▸ **PROBLEM REQUIREMENTS**:
Without reproducing any picture, copy the records word for word.

[Object presence transitions]
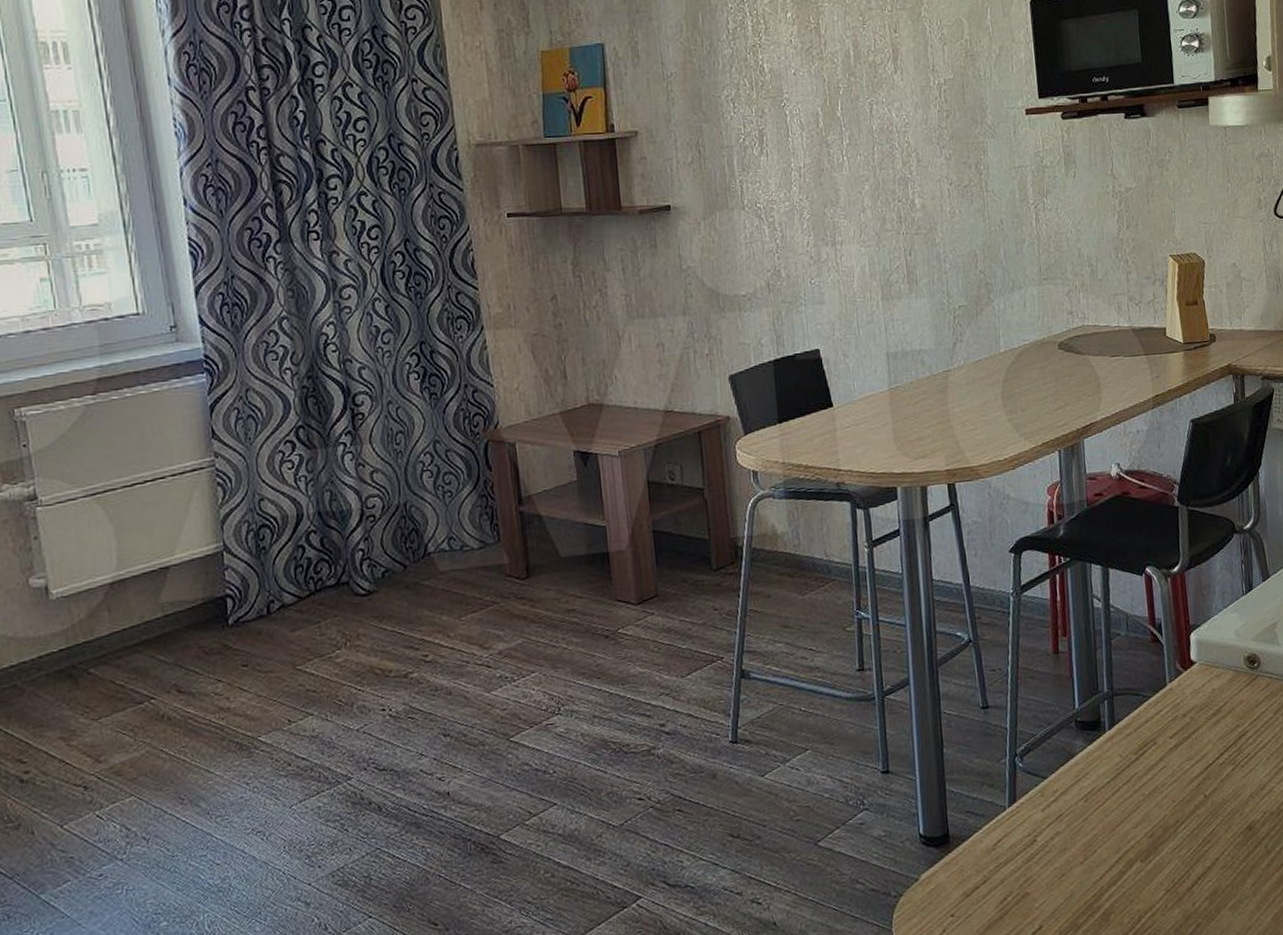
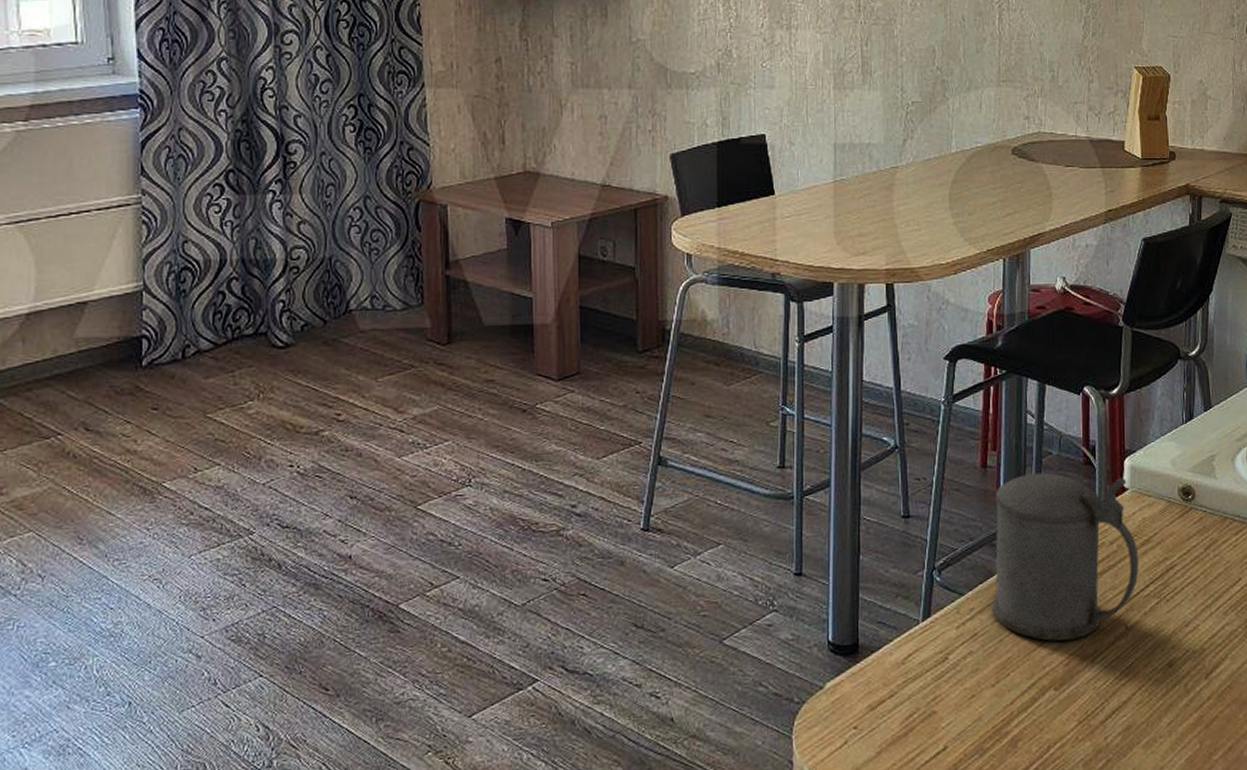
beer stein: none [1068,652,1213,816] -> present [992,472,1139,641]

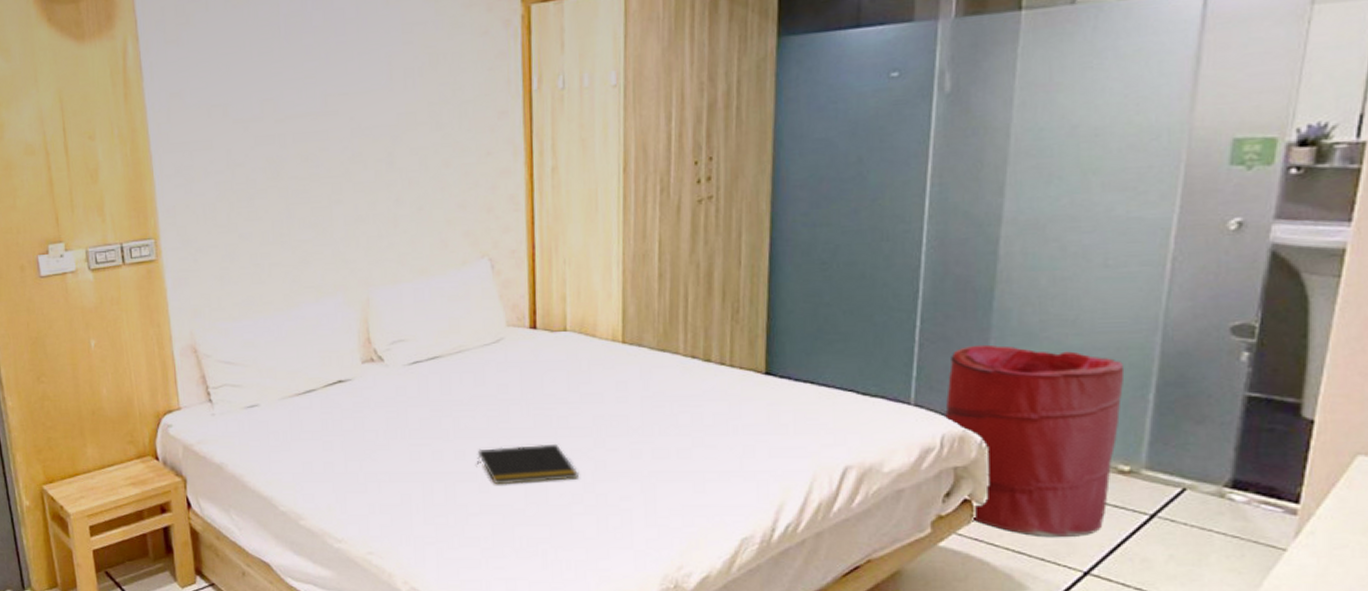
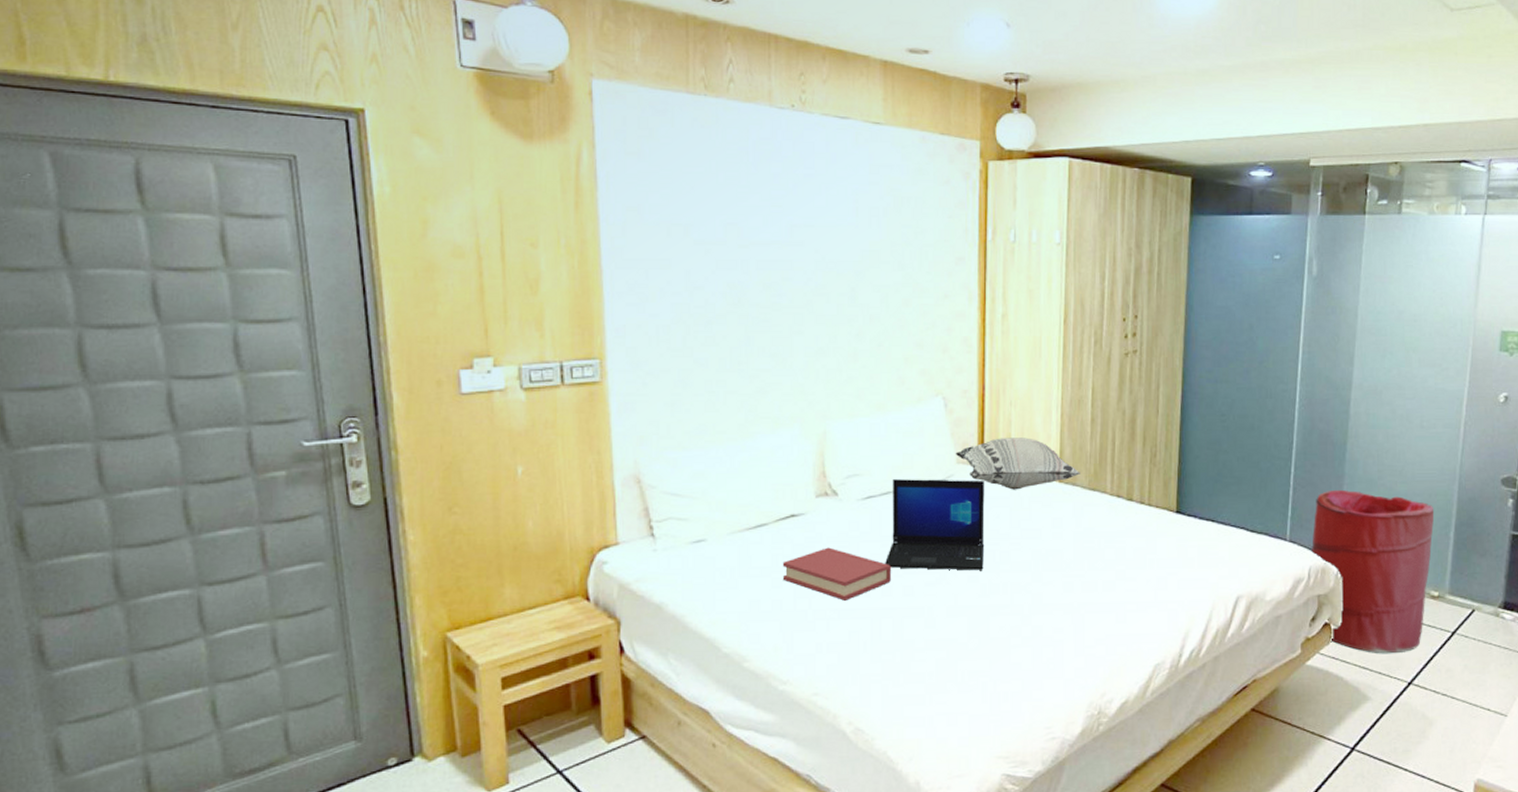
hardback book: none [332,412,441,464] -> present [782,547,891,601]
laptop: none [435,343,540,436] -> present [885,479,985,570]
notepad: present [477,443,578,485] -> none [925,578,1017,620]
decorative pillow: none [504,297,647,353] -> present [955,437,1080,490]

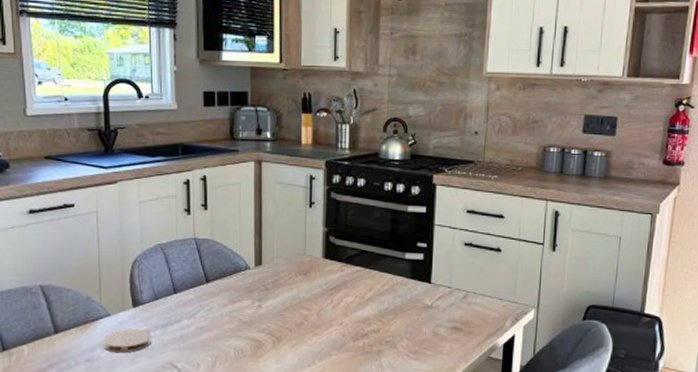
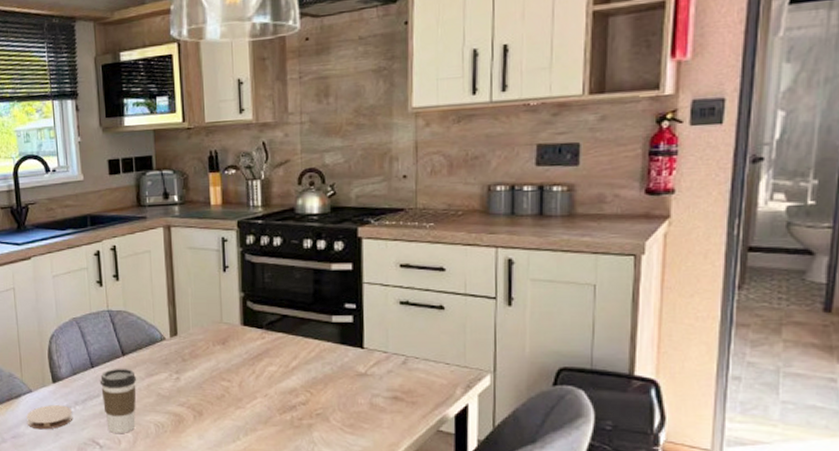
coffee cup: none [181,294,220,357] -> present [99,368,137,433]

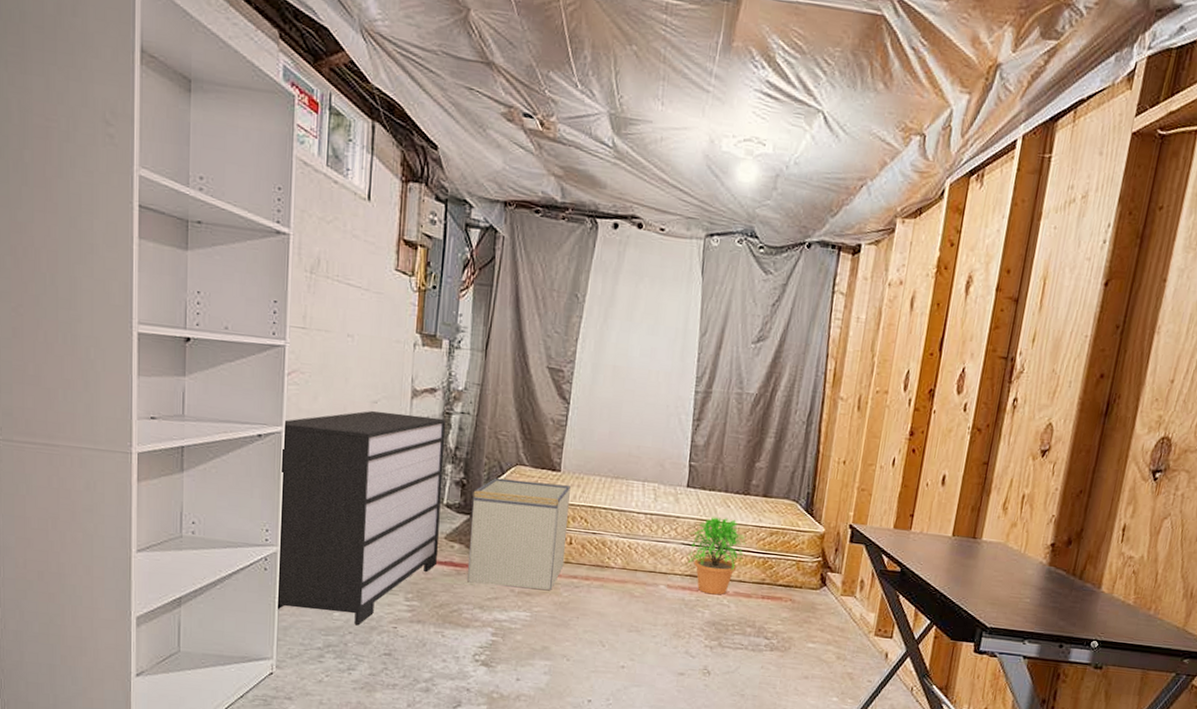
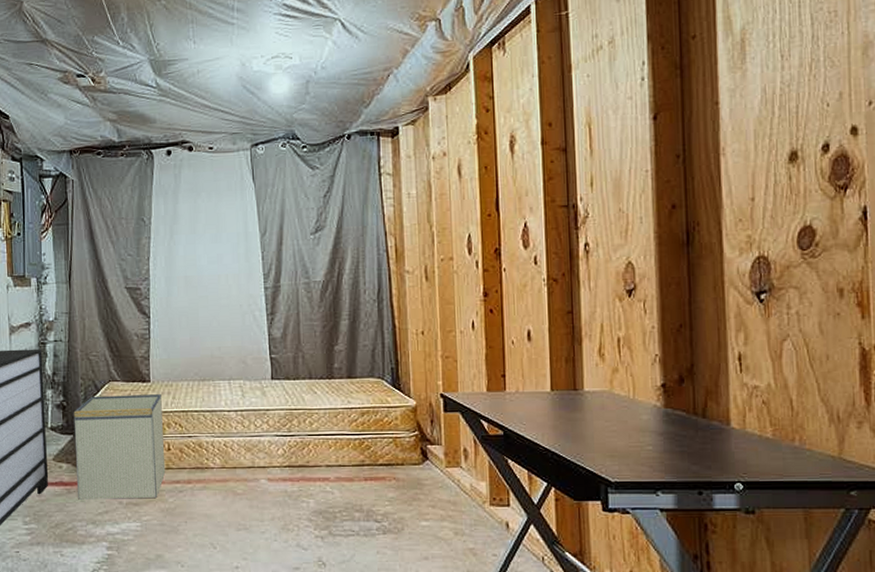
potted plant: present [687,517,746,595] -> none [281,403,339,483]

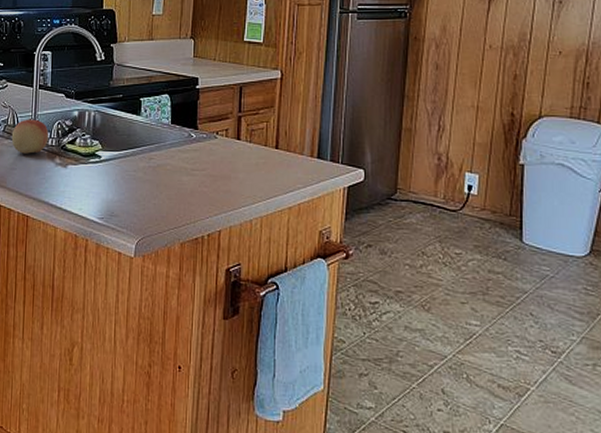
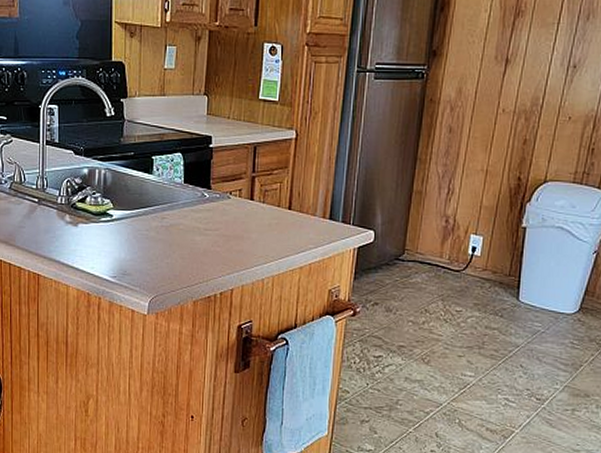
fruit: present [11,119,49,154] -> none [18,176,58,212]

▸ **EXPECTED OUTPUT**:
beer stein: none [1068,652,1213,816] -> present [992,472,1139,641]

hardback book: none [332,412,441,464] -> present [782,547,891,601]
laptop: none [435,343,540,436] -> present [885,479,985,570]
notepad: present [477,443,578,485] -> none [925,578,1017,620]
decorative pillow: none [504,297,647,353] -> present [955,437,1080,490]

coffee cup: none [181,294,220,357] -> present [99,368,137,433]

potted plant: present [687,517,746,595] -> none [281,403,339,483]

fruit: present [11,119,49,154] -> none [18,176,58,212]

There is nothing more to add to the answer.